Department of Neurology and Alzheimer Center, VU Medical Center, Leiden, The Netherlands.

出版信息

Dement Geriatr Cogn Disord. 2005;20(2-3):82-8. doi: 10.1159/000086072. Epub 2005 May 23.

Abstract

OBJECTIVE

To investigate the independent associations between medial temporal lobe atrophy and white matter hyperintensities (WMH) and cognitive functions in the elderly.

METHODS

Cognitive functions of 41 Alzheimer's disease patients, 20 patients with mild cognitive impairment and 28 elderly subjects without memory complaints were assessed using a neuropsychological test battery. Quantitative MRI measures of medial temporal lobe volume and WMH were obtained. Multiple regression analyses were performed to assess the independent contribution of MRI measures to impairment in several cognitive functions.

RESULTS

Scores on the Wechsler Memory Scale and Trails B depended selectively on medial temporal lobe volume, whereas WMH selectively contributed to performance on Trails A. Medial temporal lobe volume and WMH both contributed to scores on the Cambridge Cognitive Examination and the Boston naming task.

CONCLUSIONS

MRI measures suggestive of Alzheimer-type pathology and microvascular pathology independently contribute to cognitive decline at old age.

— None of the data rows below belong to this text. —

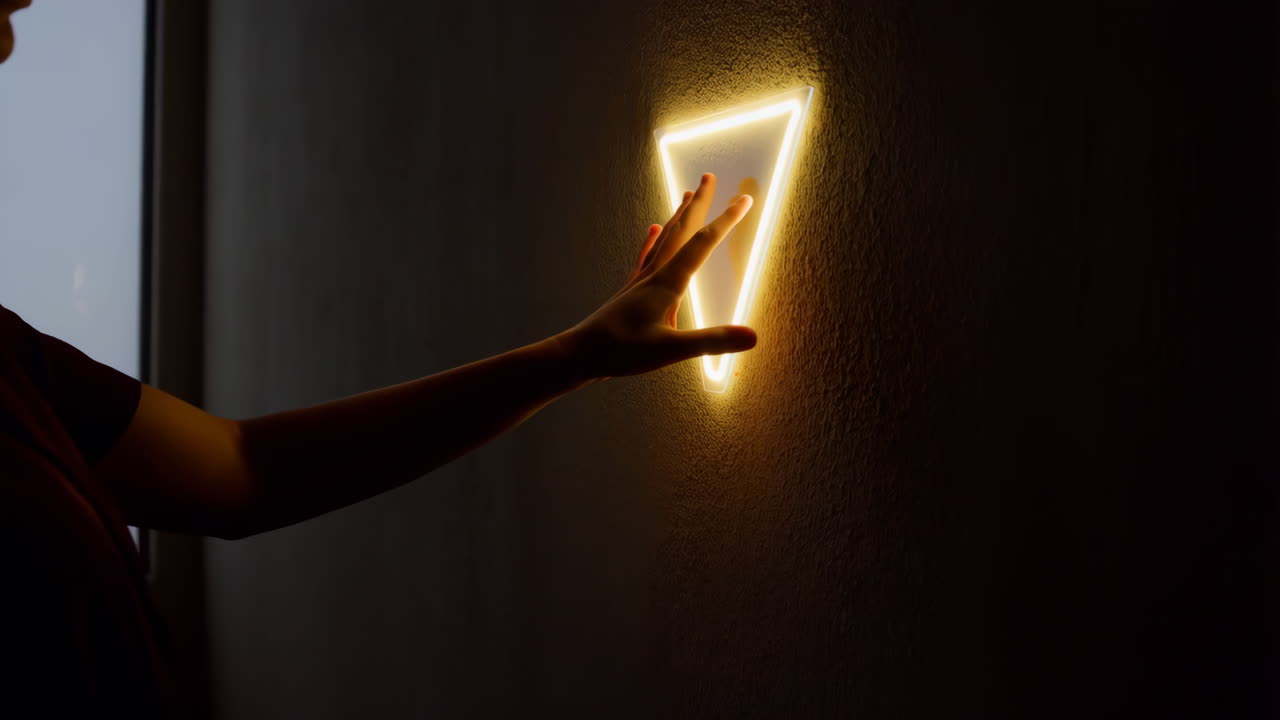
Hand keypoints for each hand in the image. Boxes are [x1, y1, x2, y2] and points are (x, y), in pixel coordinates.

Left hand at [561, 173, 758, 380]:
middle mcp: (655, 274)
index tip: (745, 199)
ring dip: (678, 216)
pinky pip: (645, 256)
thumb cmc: (622, 352)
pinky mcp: (630, 290)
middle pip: (681, 230)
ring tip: (686, 195)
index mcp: (668, 283)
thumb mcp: (671, 350)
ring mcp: (641, 280)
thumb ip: (712, 341)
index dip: (727, 220)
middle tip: (709, 177)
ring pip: (664, 239)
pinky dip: (652, 240)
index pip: (703, 244)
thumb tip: (752, 336)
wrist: (581, 354)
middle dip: (698, 203)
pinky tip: (653, 229)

Memory impairment as measured using the Wechsler Memory Scale and performance on Trails B primarily depended on medial temporal lobe atrophy. Psychomotor slowness, as measured using Trails A, mainly depended on WMH. These results suggest that vascular pathology and Alzheimer-type pathology each have specific cognitive correlates.

摘要

目的

探讨老年人群中内侧颞叶萎缩与白质高信号(WMH)之间的独立关联及其与认知功能的关系。

方法

使用一套神经心理学测试对41例阿尔茨海默病患者、20例轻度认知障碍患者和28例无记忆障碍的老年受试者的认知功能进行评估。获取内侧颞叶体积和WMH的定量MRI测量值。进行多元回归分析,以评估MRI测量值对几种认知功能损害的独立贡献。

结果

韦氏记忆量表和连线测验B的得分分别选择性地依赖于内侧颞叶体积,而WMH则选择性地影响连线测验A的表现。内侧颞叶体积和WMH均对剑桥认知检查和波士顿命名任务的得分有影响。

结论

提示阿尔茨海默病型病理和微血管病理的MRI测量值独立地导致老年期认知功能下降。使用韦氏记忆量表测量的记忆损害和连线测验B的表现主要取决于内侧颞叶萎缩。使用连线测验A测量的精神运动迟缓主要取决于WMH。这些结果表明,血管病理和阿尔茨海默病型病理各自具有特定的认知关联。